◆ Saved data entries ◆
------------------------
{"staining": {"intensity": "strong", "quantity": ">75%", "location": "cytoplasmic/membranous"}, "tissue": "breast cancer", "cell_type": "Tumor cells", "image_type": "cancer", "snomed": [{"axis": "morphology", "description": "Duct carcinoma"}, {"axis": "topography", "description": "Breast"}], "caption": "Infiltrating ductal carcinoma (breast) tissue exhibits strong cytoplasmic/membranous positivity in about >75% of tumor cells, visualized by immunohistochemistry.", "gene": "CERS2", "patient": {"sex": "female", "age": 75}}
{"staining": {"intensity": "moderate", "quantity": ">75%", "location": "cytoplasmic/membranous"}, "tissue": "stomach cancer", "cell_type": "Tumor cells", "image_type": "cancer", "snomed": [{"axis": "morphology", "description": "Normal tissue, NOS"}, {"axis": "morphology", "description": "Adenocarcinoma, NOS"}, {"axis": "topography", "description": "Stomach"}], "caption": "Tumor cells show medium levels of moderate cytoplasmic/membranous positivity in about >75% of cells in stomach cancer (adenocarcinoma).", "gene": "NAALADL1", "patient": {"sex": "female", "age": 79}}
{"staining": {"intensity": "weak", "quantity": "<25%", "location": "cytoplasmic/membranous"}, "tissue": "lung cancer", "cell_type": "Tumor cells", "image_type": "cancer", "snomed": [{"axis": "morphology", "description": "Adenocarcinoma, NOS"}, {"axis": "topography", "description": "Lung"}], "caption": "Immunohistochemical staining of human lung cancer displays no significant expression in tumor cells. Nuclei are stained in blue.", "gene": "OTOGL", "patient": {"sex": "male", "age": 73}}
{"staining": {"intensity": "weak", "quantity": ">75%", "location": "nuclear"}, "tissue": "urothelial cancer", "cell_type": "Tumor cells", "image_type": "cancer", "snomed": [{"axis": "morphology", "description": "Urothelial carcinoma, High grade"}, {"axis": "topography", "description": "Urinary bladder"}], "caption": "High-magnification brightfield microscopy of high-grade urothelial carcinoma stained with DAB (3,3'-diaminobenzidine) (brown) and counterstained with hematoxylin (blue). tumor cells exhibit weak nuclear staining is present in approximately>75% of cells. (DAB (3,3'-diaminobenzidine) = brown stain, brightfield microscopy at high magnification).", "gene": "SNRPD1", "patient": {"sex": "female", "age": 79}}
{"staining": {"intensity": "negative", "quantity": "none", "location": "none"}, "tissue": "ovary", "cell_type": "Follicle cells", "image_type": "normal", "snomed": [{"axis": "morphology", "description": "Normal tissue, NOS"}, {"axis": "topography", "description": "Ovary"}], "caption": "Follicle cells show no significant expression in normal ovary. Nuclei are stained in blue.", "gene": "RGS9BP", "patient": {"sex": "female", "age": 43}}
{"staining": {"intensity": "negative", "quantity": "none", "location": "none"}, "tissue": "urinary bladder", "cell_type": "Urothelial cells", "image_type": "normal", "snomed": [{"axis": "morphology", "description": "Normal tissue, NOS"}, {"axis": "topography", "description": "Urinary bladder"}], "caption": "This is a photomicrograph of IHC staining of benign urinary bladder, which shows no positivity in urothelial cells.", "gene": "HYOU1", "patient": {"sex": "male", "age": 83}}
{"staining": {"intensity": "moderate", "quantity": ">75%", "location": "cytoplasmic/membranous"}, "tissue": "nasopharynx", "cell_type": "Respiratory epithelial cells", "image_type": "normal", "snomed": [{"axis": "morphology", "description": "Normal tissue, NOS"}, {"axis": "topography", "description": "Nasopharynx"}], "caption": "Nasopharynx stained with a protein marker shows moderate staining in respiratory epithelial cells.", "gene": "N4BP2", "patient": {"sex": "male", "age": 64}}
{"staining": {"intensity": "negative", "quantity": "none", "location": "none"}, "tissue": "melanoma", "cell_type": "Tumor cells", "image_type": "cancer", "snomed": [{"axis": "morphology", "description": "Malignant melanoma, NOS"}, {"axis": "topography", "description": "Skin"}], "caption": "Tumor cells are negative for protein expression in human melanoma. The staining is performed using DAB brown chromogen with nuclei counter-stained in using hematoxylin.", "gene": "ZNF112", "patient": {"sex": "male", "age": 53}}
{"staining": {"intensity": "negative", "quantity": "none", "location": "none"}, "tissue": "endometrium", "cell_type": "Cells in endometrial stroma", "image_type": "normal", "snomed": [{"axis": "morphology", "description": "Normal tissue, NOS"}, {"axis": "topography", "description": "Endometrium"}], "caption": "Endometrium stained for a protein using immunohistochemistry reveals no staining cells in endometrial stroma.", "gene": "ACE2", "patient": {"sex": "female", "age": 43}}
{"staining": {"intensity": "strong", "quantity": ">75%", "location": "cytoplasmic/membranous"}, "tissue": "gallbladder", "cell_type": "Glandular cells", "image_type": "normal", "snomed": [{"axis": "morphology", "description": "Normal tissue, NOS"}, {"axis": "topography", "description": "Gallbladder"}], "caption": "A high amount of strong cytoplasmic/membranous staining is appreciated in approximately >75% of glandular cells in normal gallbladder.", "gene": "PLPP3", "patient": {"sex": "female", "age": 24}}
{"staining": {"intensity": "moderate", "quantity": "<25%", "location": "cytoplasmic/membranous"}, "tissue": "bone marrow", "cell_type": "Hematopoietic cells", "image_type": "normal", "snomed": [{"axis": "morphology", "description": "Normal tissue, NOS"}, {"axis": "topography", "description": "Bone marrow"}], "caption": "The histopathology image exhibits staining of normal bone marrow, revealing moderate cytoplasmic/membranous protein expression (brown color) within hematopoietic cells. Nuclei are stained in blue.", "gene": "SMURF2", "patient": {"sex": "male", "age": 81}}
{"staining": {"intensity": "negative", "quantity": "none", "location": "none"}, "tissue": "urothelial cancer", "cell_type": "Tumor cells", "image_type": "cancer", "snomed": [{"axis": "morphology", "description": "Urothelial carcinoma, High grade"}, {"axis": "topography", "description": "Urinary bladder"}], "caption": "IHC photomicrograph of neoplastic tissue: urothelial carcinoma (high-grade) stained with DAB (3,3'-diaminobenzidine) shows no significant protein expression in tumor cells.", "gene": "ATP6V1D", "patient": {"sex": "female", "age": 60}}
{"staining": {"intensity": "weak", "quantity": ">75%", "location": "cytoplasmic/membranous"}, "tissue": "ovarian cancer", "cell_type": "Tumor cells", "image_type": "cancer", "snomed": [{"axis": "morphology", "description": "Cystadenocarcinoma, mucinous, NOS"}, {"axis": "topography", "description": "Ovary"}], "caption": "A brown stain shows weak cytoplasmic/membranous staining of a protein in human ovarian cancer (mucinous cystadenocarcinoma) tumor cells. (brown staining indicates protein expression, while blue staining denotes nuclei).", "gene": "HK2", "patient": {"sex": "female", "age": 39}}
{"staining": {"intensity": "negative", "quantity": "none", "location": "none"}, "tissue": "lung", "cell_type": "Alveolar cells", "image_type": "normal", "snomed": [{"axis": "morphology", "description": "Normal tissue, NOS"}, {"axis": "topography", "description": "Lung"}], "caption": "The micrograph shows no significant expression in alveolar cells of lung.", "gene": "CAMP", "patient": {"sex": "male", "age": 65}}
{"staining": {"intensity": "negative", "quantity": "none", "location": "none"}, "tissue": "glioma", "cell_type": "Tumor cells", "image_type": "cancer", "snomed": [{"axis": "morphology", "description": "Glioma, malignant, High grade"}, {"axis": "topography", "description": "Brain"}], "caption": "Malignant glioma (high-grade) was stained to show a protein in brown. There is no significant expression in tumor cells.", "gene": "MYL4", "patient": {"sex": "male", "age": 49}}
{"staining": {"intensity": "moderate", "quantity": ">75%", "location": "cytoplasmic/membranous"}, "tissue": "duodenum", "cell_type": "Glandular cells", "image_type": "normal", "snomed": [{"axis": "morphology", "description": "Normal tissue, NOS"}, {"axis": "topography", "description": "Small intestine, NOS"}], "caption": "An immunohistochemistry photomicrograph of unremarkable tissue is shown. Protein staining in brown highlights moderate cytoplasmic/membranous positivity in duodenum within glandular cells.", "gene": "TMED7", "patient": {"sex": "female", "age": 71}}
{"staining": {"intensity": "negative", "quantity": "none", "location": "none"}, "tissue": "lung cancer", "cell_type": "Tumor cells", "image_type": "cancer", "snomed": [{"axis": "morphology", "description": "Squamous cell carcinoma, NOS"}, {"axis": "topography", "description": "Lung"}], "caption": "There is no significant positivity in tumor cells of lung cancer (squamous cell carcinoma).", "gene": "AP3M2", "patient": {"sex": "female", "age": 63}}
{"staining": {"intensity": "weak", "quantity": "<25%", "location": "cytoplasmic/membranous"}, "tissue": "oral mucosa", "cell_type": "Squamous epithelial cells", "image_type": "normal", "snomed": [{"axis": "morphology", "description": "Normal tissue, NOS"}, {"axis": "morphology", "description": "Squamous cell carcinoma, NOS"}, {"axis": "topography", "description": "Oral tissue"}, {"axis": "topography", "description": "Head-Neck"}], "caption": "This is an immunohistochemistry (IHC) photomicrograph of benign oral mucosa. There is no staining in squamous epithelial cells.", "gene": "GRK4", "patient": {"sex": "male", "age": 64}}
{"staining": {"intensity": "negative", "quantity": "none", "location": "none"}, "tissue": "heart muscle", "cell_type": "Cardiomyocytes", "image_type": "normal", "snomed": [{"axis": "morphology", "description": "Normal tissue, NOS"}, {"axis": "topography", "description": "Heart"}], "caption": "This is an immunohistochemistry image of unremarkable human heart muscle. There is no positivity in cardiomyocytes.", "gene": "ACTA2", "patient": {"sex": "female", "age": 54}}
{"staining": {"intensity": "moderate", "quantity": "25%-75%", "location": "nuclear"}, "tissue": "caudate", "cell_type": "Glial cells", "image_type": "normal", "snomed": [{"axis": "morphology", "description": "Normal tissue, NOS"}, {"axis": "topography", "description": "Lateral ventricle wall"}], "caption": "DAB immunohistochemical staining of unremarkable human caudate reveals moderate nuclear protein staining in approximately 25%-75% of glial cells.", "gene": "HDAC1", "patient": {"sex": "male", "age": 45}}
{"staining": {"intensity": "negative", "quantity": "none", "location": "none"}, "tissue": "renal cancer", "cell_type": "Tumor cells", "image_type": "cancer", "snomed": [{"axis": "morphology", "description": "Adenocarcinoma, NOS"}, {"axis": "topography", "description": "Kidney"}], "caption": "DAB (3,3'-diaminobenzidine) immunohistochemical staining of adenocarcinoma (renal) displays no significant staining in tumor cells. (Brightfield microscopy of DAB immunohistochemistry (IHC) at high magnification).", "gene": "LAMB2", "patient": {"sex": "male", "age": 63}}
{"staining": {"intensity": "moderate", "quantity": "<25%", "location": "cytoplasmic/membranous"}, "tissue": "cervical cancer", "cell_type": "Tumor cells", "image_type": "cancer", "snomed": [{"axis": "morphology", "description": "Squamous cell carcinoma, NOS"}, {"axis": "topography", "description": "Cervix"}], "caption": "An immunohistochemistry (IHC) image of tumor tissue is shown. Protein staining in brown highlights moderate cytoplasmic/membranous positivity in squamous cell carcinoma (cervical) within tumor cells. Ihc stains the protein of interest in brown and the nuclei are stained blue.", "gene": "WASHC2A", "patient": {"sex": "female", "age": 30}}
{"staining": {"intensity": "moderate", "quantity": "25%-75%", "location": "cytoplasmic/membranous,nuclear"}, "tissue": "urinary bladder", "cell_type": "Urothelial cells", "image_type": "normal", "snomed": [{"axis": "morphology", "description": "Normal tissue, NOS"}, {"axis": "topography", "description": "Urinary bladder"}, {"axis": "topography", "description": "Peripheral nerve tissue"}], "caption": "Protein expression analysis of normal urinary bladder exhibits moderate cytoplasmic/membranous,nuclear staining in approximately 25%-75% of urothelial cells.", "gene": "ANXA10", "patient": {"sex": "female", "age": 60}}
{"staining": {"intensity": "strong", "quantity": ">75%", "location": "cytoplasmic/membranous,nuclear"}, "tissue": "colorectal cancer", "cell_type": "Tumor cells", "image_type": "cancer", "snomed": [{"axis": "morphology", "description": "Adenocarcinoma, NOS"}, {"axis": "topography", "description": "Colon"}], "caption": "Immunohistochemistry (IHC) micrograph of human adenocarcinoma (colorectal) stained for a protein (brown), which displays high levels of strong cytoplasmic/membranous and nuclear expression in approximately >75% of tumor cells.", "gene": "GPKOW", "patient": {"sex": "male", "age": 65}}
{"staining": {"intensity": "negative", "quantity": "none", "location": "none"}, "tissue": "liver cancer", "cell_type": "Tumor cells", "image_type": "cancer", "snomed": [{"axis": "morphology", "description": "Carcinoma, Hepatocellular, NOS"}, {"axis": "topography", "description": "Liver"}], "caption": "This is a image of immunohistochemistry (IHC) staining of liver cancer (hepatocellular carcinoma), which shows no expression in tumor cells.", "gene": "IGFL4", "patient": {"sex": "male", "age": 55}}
------------------------
◆ WORK INSTRUCTION ◆
Retype only the stretch of lines above starting at the one with "micrograph shows no" and stopping at the one with "immunohistochemistry photomicrograph of", exactly as written, with both kept.

◆ TASK OUTPUT ◆
{"staining": {"intensity": "negative", "quantity": "none", "location": "none"}, "tissue": "lung", "cell_type": "Alveolar cells", "image_type": "normal", "snomed": [{"axis": "morphology", "description": "Normal tissue, NOS"}, {"axis": "topography", "description": "Lung"}], "caption": "The micrograph shows no significant expression in alveolar cells of lung.", "gene": "CAMP", "patient": {"sex": "male", "age": 65}}
{"staining": {"intensity": "negative", "quantity": "none", "location": "none"}, "tissue": "glioma", "cell_type": "Tumor cells", "image_type": "cancer", "snomed": [{"axis": "morphology", "description": "Glioma, malignant, High grade"}, {"axis": "topography", "description": "Brain"}], "caption": "Malignant glioma (high-grade) was stained to show a protein in brown. There is no significant expression in tumor cells.", "gene": "MYL4", "patient": {"sex": "male", "age": 49}}
{"staining": {"intensity": "moderate", "quantity": ">75%", "location": "cytoplasmic/membranous"}, "tissue": "duodenum", "cell_type": "Glandular cells", "image_type": "normal", "snomed": [{"axis": "morphology", "description": "Normal tissue, NOS"}, {"axis": "topography", "description": "Small intestine, NOS"}], "caption": "An immunohistochemistry photomicrograph of unremarkable tissue is shown. Protein staining in brown highlights moderate cytoplasmic/membranous positivity in duodenum within glandular cells.", "gene": "TMED7", "patient": {"sex": "female", "age": 71}}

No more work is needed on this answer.